Kabataş is now a matter of honor
If only Prime Minister Recep Tayyip Erdoğan had said the following about the “Kabataş Incident”:
- This is an isolated incident.
- We cannot accuse all of our citizens who have participated in the Gezi incidents of this ruthless attack in Kabataş.
- Generalizations should be avoided.
- Thank God, our society is not in such a brutal state.
If the prime minister had said these, then the issue of “the Kabataş incident being proved a lie” would not have created reactions to this extent.
After the “Kabataş Incident,” Prime Minister Erdoğan made a “merciless” generalization. His stance aimed to generate these deductions: These people, all of them, are like this. All of them, when they see a headscarf wearing woman, put on their leather gloves and attack. They use their sexual organs as a weapon. All of them are brutal. They are cruel and are also perverts.
I want to ask, anyone who has been subjected to the cruelty of this ruthless generalization, what else would they do but hold on to the smallest bit of evidence that it didn’t happen? Can you say to them:
“You are such people that when a headscarved woman is attacked, you conclude ‘it has not happened,’ but when a woman not wearing a headscarf is attacked you raise hell”?
Those who say “No such thing happened in Kabataş; it’s all a lie, it’s all slander,” are not saying this because the woman who claimed that she was attacked wears a headscarf. They have one aim: They are trying to save their honor, pride, and dignity, which were all damaged because of Prime Minister Erdoğan’s brutal and merciless generalization.

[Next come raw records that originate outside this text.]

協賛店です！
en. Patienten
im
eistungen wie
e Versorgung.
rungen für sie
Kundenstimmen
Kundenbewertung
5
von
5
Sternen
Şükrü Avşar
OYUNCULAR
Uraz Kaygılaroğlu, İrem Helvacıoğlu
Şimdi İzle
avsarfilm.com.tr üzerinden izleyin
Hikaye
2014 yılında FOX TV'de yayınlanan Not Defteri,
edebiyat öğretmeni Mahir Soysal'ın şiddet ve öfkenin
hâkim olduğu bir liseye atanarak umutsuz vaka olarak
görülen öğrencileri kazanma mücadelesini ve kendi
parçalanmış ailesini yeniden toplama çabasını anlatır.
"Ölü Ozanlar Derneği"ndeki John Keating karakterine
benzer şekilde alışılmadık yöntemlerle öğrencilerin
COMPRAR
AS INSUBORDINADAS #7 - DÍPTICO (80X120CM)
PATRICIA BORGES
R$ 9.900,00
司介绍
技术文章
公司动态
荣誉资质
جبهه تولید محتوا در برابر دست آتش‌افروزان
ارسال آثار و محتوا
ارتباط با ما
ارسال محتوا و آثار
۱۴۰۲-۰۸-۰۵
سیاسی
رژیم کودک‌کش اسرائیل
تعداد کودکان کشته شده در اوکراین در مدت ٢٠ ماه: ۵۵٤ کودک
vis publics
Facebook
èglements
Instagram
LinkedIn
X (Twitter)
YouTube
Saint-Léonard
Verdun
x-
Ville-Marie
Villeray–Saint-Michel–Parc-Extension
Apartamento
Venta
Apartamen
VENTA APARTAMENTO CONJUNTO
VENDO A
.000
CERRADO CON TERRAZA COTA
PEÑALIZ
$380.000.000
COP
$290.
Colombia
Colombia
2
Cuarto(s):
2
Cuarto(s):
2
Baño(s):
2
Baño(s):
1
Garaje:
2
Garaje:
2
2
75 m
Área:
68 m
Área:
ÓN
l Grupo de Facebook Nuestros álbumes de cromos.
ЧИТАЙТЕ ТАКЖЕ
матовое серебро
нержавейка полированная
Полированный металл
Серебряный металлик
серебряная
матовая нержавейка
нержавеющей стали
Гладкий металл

A disappointment: President Gül
The reason for the disappointment is not that he is trying to maintain good relations with the government, nor is it that he hasn’t adopted a stance against Erdoğan, nor that he has not crossed to the side of the Justice and Development Party’s opponents. The reason for the disappointment is that three years ago he said, “There must be no restrictions in any freedom. Anyone who wants to should be able to freely browse the Internet,” while today he cannot veto the bill that introduces restrictions to the Internet.
It is this contradiction that causes the disappointment. Nothing else…
What kind of a media do they want?
They want a media that says “Whatever the sir says, that’s it.” For example, they want this kind of media: When the “sir” says, “Fethullah Gülen hodja is a mighty scholar,” it responds, “Of course he is sir.” When the “sir” changes his mind and starts saying, “Gülen is a rough copy of a scholar; he is a false prophet,” it would respond, “Whatever you approve of, sir.”
When the gentleman says, “The community is ultra-great; they are flying the honorable Turkish flag in seven continents,” it responds, “Yes, sir, how well you have described it.” When the gentleman changes his mind, saying, “They are parallel. They are the Hashhashi (Assassins). They are a gang, we will go into their den,” it would say, “Yes, sir, that is it; that is exactly it.”
When the sir says, “Our police behaved heroically in the Gezi incidents,” it would say, “What heroism, sir; they were beyond heroic.” When the sir changes his mind and says, “The police acted under the instructions of the parallel state at Gezi; there is no legend or anything like it,” it would say, “How well said, sir. Really, what kind of a police was it at Gezi?”
Ahmet Hakan is a columnist for daily Hürriyet in which this piece was published on Feb 20. It was translated into English by the Daily News staff.